Seven Deadly Habits
Research by Dr. John Gottman and others has helped us to understand the specific behaviours which are so deadly for marriages. He is able to predict with high degree of accuracy whether a couple will divorce, by the way they argue.* You’ll want to avoid these Seven Deadly Habits that characterise marriages headed for bust.
This is when the argument opens with an attack. It immediately puts the other on the defensive.
- Soft Start-up: “I’m worried about our relationship and I’d like to talk about it with you.”
- Harsh Start-up: “We need to talk about how you aren’t pulling your weight in this relationship.”
Criticism is different to a complaint. Complaints relate to a person’s actions, whereas a criticism involves a judgement about the other’s motives.
- Complaint: “I thought we had an agreement to check with each other before we commit to any engagements. I feel controlled when you don’t do that.”
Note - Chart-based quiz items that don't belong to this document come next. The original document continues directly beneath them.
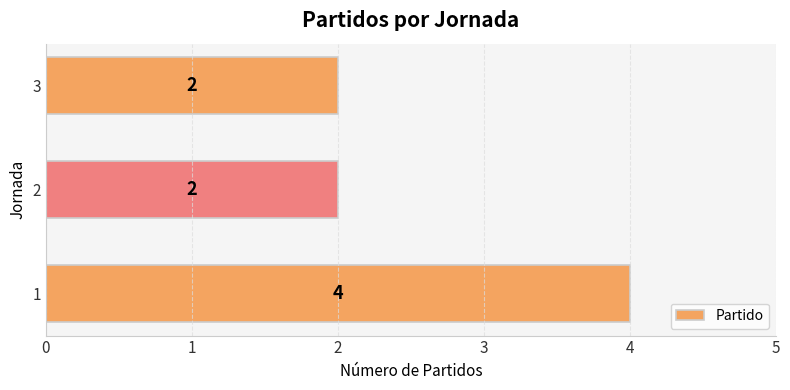

Between 2 and 1, which is larger?

1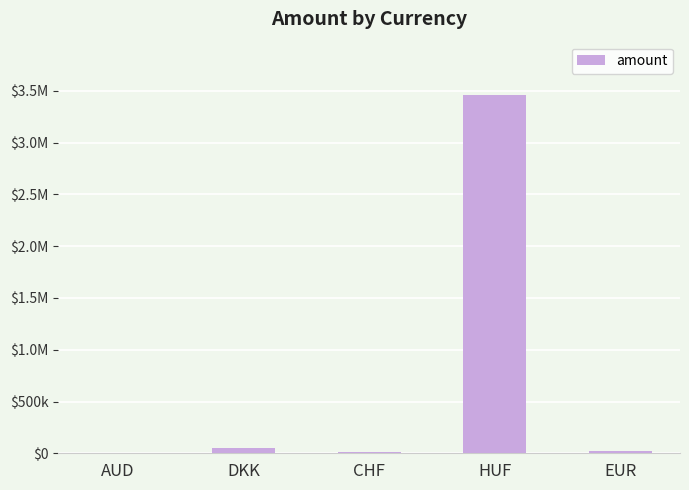

Rank the categories by value from highest to lowest.

HUF, DKK, EUR, CHF, AUD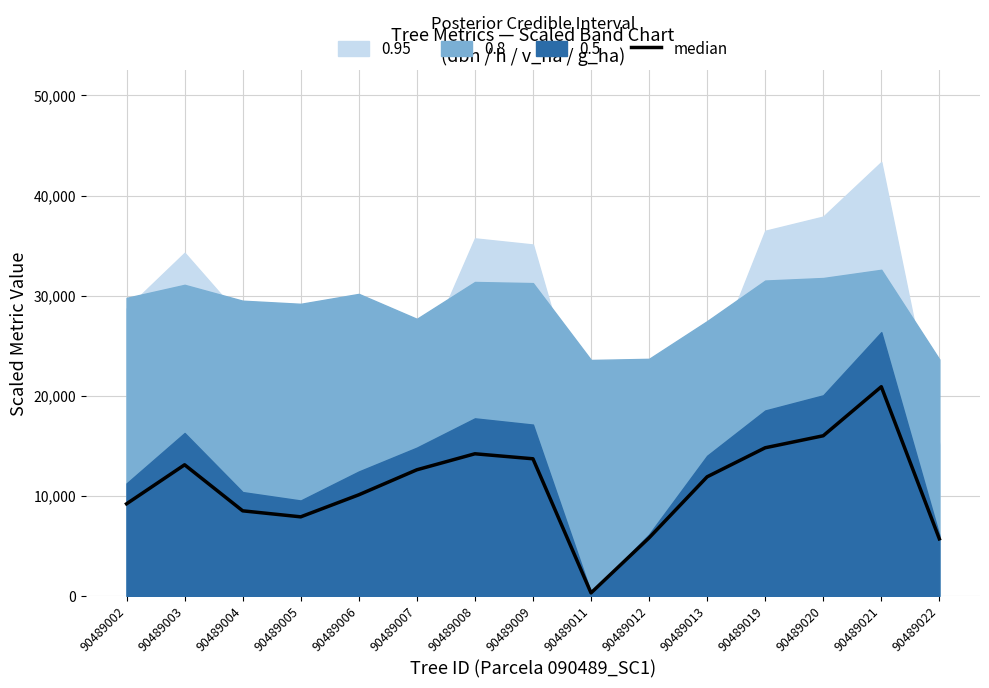

The chart shows a value of 5949.7 at 90489003. True or false?

False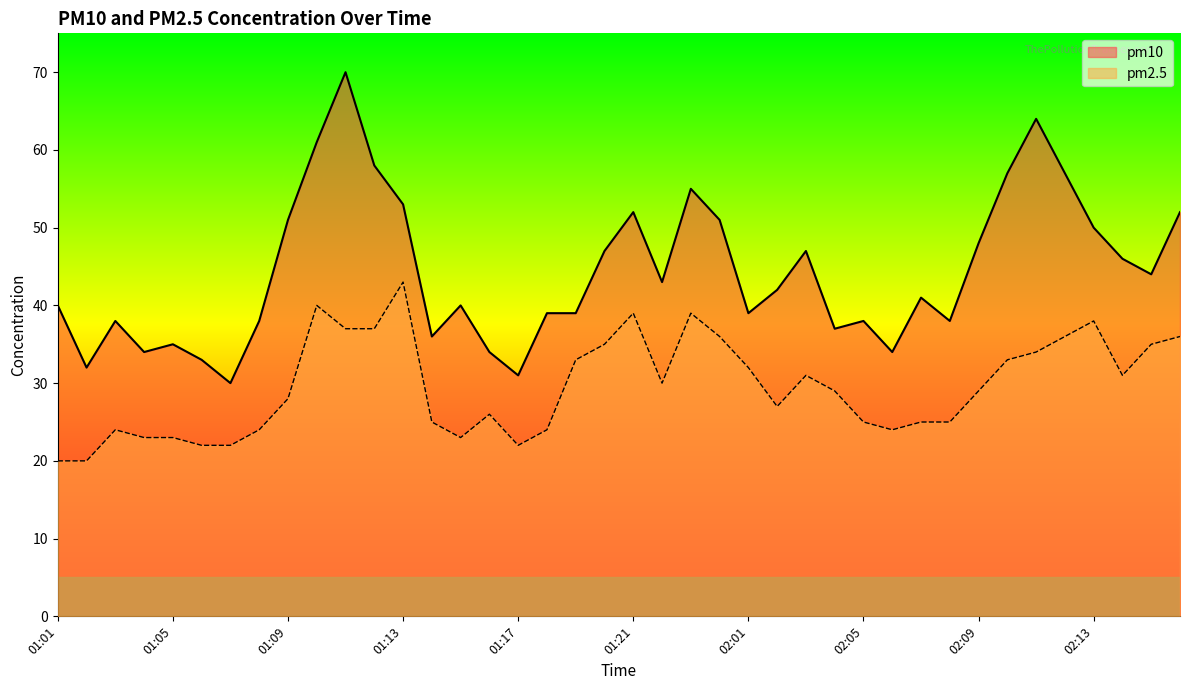

What is the minimum value for pm10?

30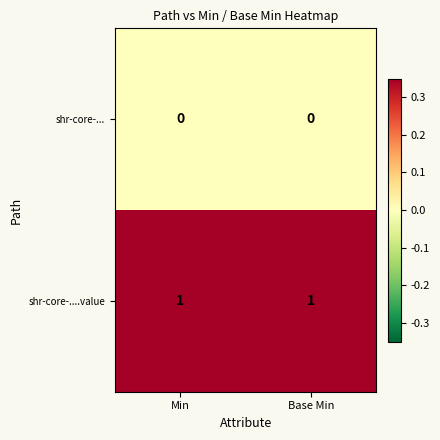

The shr-core-....value series shows 1 at Min. True or false?

True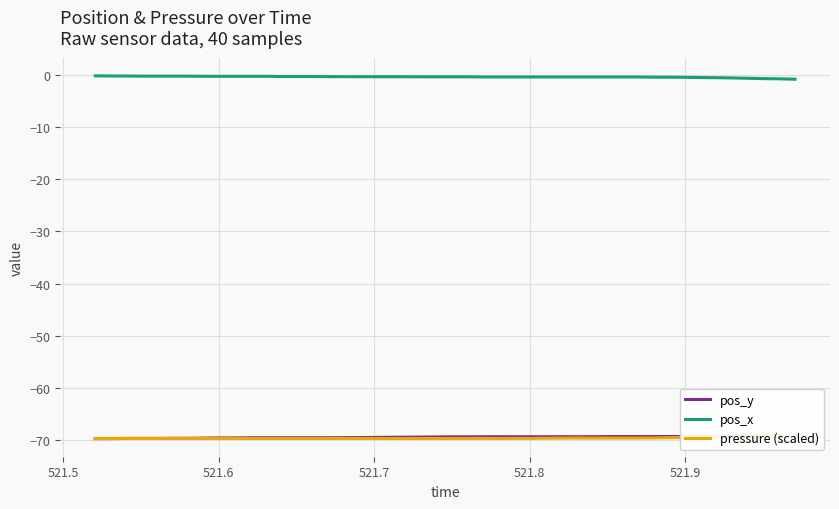

Reading right to left, transcribe all the data shown in this chart.

pos_y: -69.2	-69.2	-69.2	-69.3	-69.3	-69.3	-69.3	-69.3	-69.3	-69.3	-69.3	-69.3	-69.3	-69.4	-69.4	-69.4	-69.4	-69.4	-69.4	-69.4	-69.4	-69.4	-69.4	-69.6	-69.6	-69.6	-69.6	-69.6	-69.6	-69.6	-69.6	-69.6	-69.6	-69.7	-69.7	-69.7	-69.7	-69.7	-69.7	-69.7
pos_x: -0.8	-0.8	-0.7	-0.6	-0.6	-0.5	-0.5	-0.5	-0.4	-0.4	-0.4	-0.4	-0.4	-0.4	-0.4	-0.4	-0.4	-0.4	-0.4	-0.4	-0.4	-0.4	-0.4	-0.3	-0.3	-0.3	-0.3	-0.3	-0.3	-0.3	-0.3	-0.3	-0.3	-0.2	-0.2	-0.2	-0.2	-0.2	-0.2	-0.2
pressure (scaled): -69.2	-69.2	-69.3	-69.4	-69.4	-69.4	-69.5	-69.5	-69.6	-69.6	-69.6	-69.6	-69.6	-69.6	-69.6	-69.6	-69.7	-69.7	-69.7	-69.7	-69.7	-69.7	-69.7	-69.7	-69.7	-69.7	-69.7	-69.7	-69.7	-69.7	-69.7	-69.7	-69.7	-69.7	-69.7	-69.7	-69.7	-69.7	-69.7	-69.7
- Criticism: “Why didn’t you check with me BEFORE you committed us to that engagement? You don’t care about what I want to do.”
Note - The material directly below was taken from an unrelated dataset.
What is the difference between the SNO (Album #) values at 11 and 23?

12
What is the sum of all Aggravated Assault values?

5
Contempt is a more cynical extension of criticism, and often involves character assassination.
- Contempt: “You’re so manipulative and controlling. It’s a miracle you have any friends.”
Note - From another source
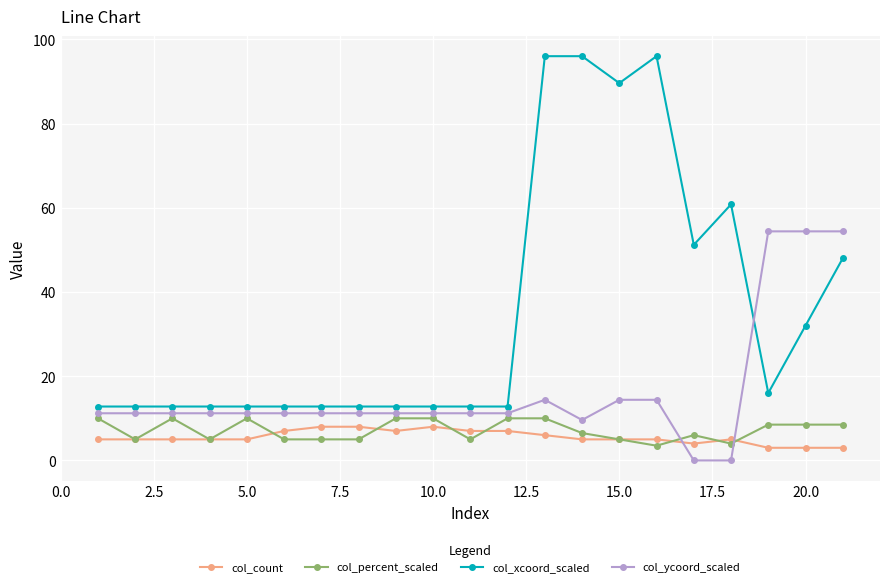

True or false: col_xcoord_scaled and col_count cross at least once.

False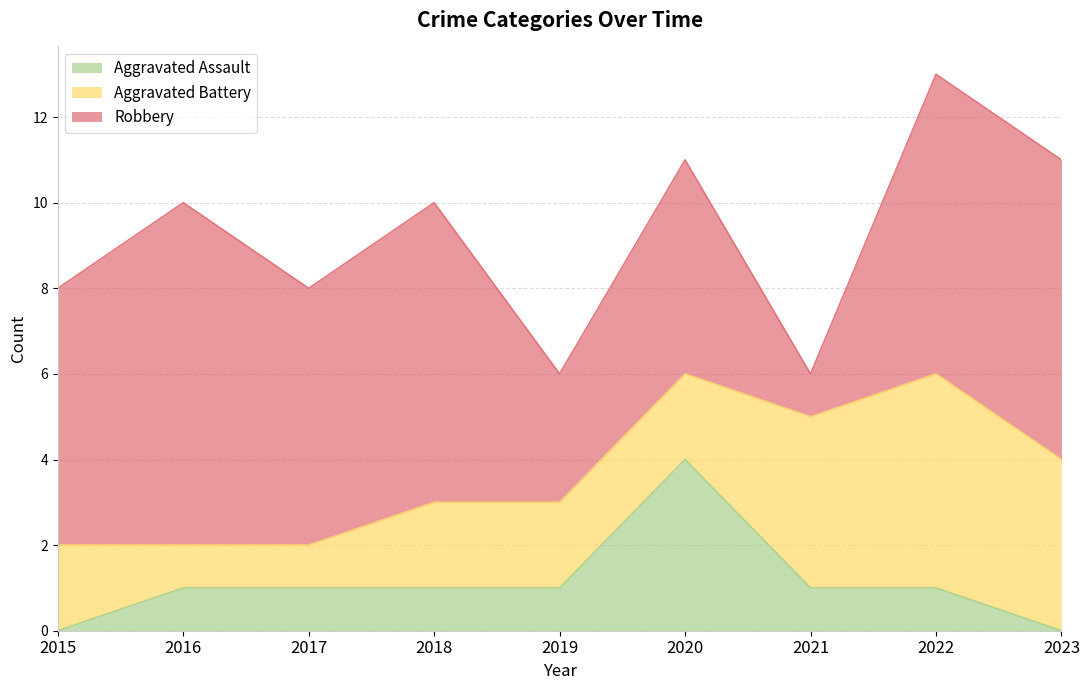

What is the total value across all series at 2022?

13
Another common habit is to globalise the complaint beyond the specific incident. Whenever the words “always” or “never” are used, it’s a sure sign of globalisation. Stick to the incident at hand and avoid bringing up ancient history.
- Globalisation: “You always do this! I never get consulted. You’ve been doing this from the day we married. It’s always the same with you.”
While it’s understandable that a person would get defensive when they are being criticised or blamed, it is not a helpful reaction. The more defensive one is, the more persistent the accuser tends to become, which escalates the argument.
Stonewalling is refusing to interact. It may involve physically leaving the other (e.g. storming out, locking oneself in another room) or emotionally tuning out (e.g. watching TV, reading the paper). In 85% of marriages, the stonewaller is the husband. One reason for this trend is that a man’s body is more easily ‘flooded’.
Flooding is a stress reaction and includes physiological changes such as an increase in blood pressure and heart rate. Flooding can be triggered by confrontation or emotional discussions and causes intense emotion which is overwhelming and disorientating. This is one reason why women are more likely than their husbands to bring up sensitive issues and why the ‘Stop’ step in ‘Stop.Reflect.Connect’ is so powerful. When you’re flooded, ‘Stop’ allows you to regain self-control.
Rejecting repair attempts
Within any argument, often one or both will make some gesture of conciliation. It might be through humour, touch, eye contact or words. When this happens, if the other person doesn’t recognise and/or respond, the person waving the white flag feels rejected, adding fuel to the argument.
* John Gottman, Seven Principles for Making Marriage Work
A few years back, we got ourselves into a terrible rut. We were fighting all the time and feeling angry and disconnected. We found ourselves being over-reactive. One of us would make some innocent comment and the other would interpret it as an attack. Then the other would get upset because they had been misjudged. We felt hurt and disconnected from each other almost all the time. There wasn’t a lot of joy in our marriage – just a steady stream of sullen bitterness.
Some friends of ours helped us a lot by putting into place two simple strategies.
Firstly, they told us to do the Daily Appreciation regularly, at least 5 times a day. This helped us to focus on the good in each other, to build each other up. When we did this, we started to feel more positive towards each other, and we also learnt what was most effective in helping the other to feel loved.
Secondly, they taught us the ‘ouch’ rule. This was an agreement to immediately say ‘ouch’ whenever we were offended by something the other said. This gave the other person the chance to rephrase it or clarify what they meant. This was really helpful in making our communication clearer. We stopped jumping to negative conclusions about each other. It surprised us how often we were inclined to misunderstand each other. After a while, we learnt to assume that the other always had good intentions towards us. It really was the norm. Neither of us were being irritable and snappy or cold and withdrawn to punish the other. And if there was any doubt, we know now to seek clarification before drawing conclusions.